## Travail à faire
[1] Dans le billet sur les lectures, dans quel train la dernière lecture décrite a-t-elle été terminée ?
[2] Recopiez le billet sur les lectures, de « Dans l’ordre : Une » à « aime une histoire). ».
[3] Prolongez, s'il vous plaît, le billet sur les lectures à partir de sa dernière phrase.

## Texte proposé
---+---

Un peu en retard pour partager ici mes dernières lectures (partage fait uniquement sur Instagram, mais je tiens à les inscrire ici, sur ce blog, car j’en aime la pérennité, c’est comme, pour moi, la mémoire des mes lectures, que je peux retrouver facilement). Voici donc !
Dans l’ordre : Une rose seule (Barbery), Les enfants sont rois (De Vigan), Cher connard (Despentes), Le poids des secrets (Shimazaki), Les impatientes (Djali Amadou Amal), Ma vie de cafard (Carol Oates), Les guerres intérieurs (Tong Cuong), Nulle et grande gueule (Carole Oates), Liv Maria (Julia Kerninon), Entre fauves (Niel).
Terminée dans le TGV – j’aime lire dans les trains – cette petite merveille à la langue sensuelle à la fois étrangement ronde et ciselée. Un voyage de temple en temple japonais, aux sensations qui enflent. Je dois maintenant me procurer la suite (vite, avec cette urgence de quand on aime une histoire).

---+---

## Lignes fournies

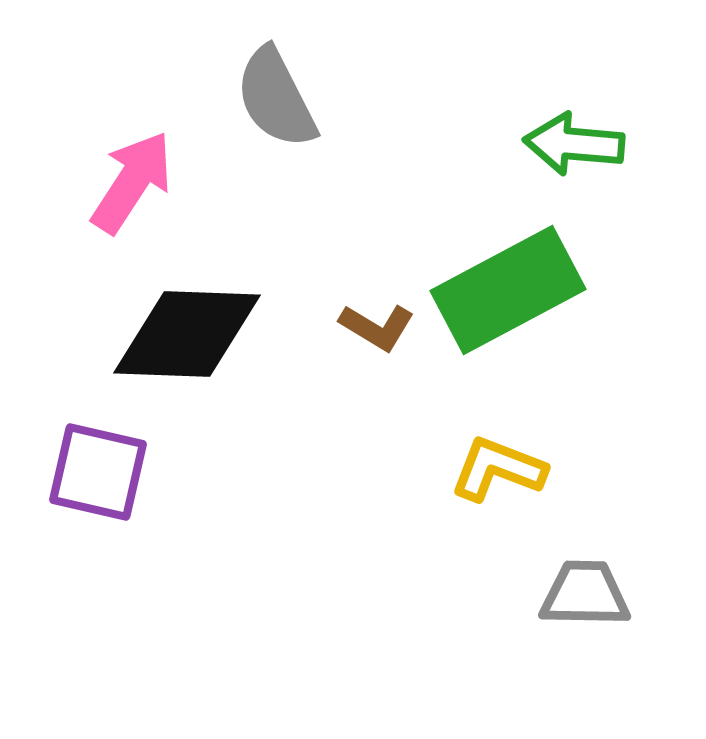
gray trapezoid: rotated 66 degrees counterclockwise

---+---

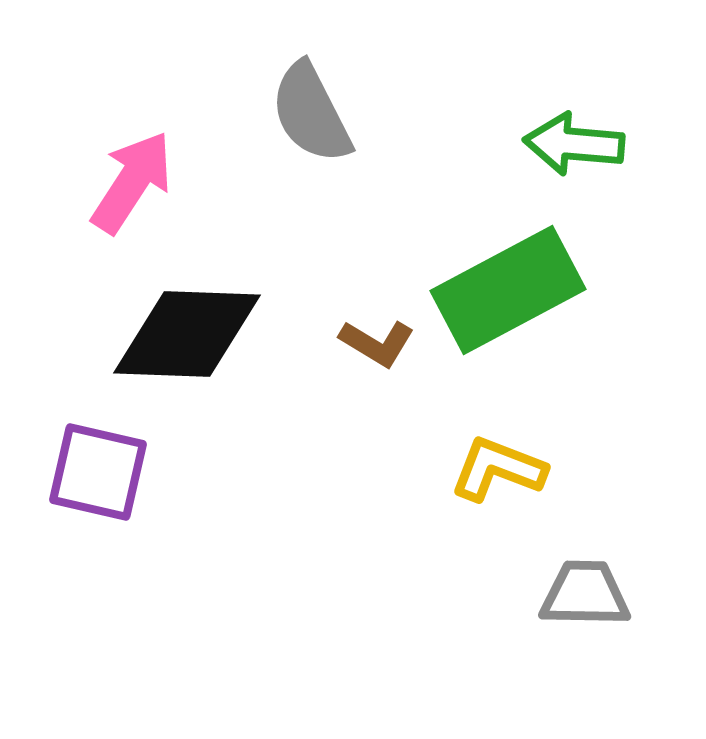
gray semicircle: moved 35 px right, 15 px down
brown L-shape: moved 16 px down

---+---

## Réponses par tâche
[1] Dans le TGV.

[2]
Dans l’ordre : Une rose seule (Barbery), Les enfants sont rois (De Vigan), Cher connard (Despentes), Le poids des secrets (Shimazaki), Les impatientes (Djali Amadou Amal), Ma vie de cafard (Carol Oates), Les guerres intérieurs (Tong Cuong), Nulle et grande gueule (Carole Oates), Liv Maria (Julia Kerninon), Entre fauves (Niel).
Terminée dans le TGV – j’aime lire dans les trains – cette petite merveille à la langue sensuelle à la fois étrangement ronde et ciselée. Un voyage de temple en temple japonais, aux sensations qui enflent. Je dois maintenant me procurer la suite (vite, avec cette urgence de quand on aime une histoire).

[3]
(Ou comment une autrice peut surprendre, car la Muriel Barbery de L’élégance du hérisson n’est pas la même que celle d’Une rose seule).
Ai fini pendant un trajet en train où j’ai failli rater mon arrêt tellement j’étais absorbée : *Les enfants sont rois* de Delphine de Vigan. Cette autrice ne me déçoit décidément jamais, et me surprend toujours. J’aime beaucoup sa façon efficace et fine de raconter des récits passionnants et toujours très différents (j’aime aussi cette manière d’explorer les genres). Ici, le récit est de veine policière, hautement contemporain et glaçant. Le thème : la surexposition de soi et de sa famille sur Internet… Avec ses pires conséquences. De quoi me féliciter largement de ne jamais avoir posté de photos ou vidéos de mes enfants sur les réseaux sociaux ! Le piège dont il s’agit, que l’on s’auto-crée, est magistralement analysé et démonté, au fil d’une histoire qui nous tient en haleine de bout en bout. Et l’on se prend à espérer une nouvelle aventure mettant en scène Clara la procédurière, à l’image de ses séries de flicaille où l’immense majorité des héros sont des commissaires débonnaires, solitaires et tourmentés. Solitaire, oui, tourmentée aussi, mais nerveuse et menue : voici une nouvelle héroïne flic très attachante.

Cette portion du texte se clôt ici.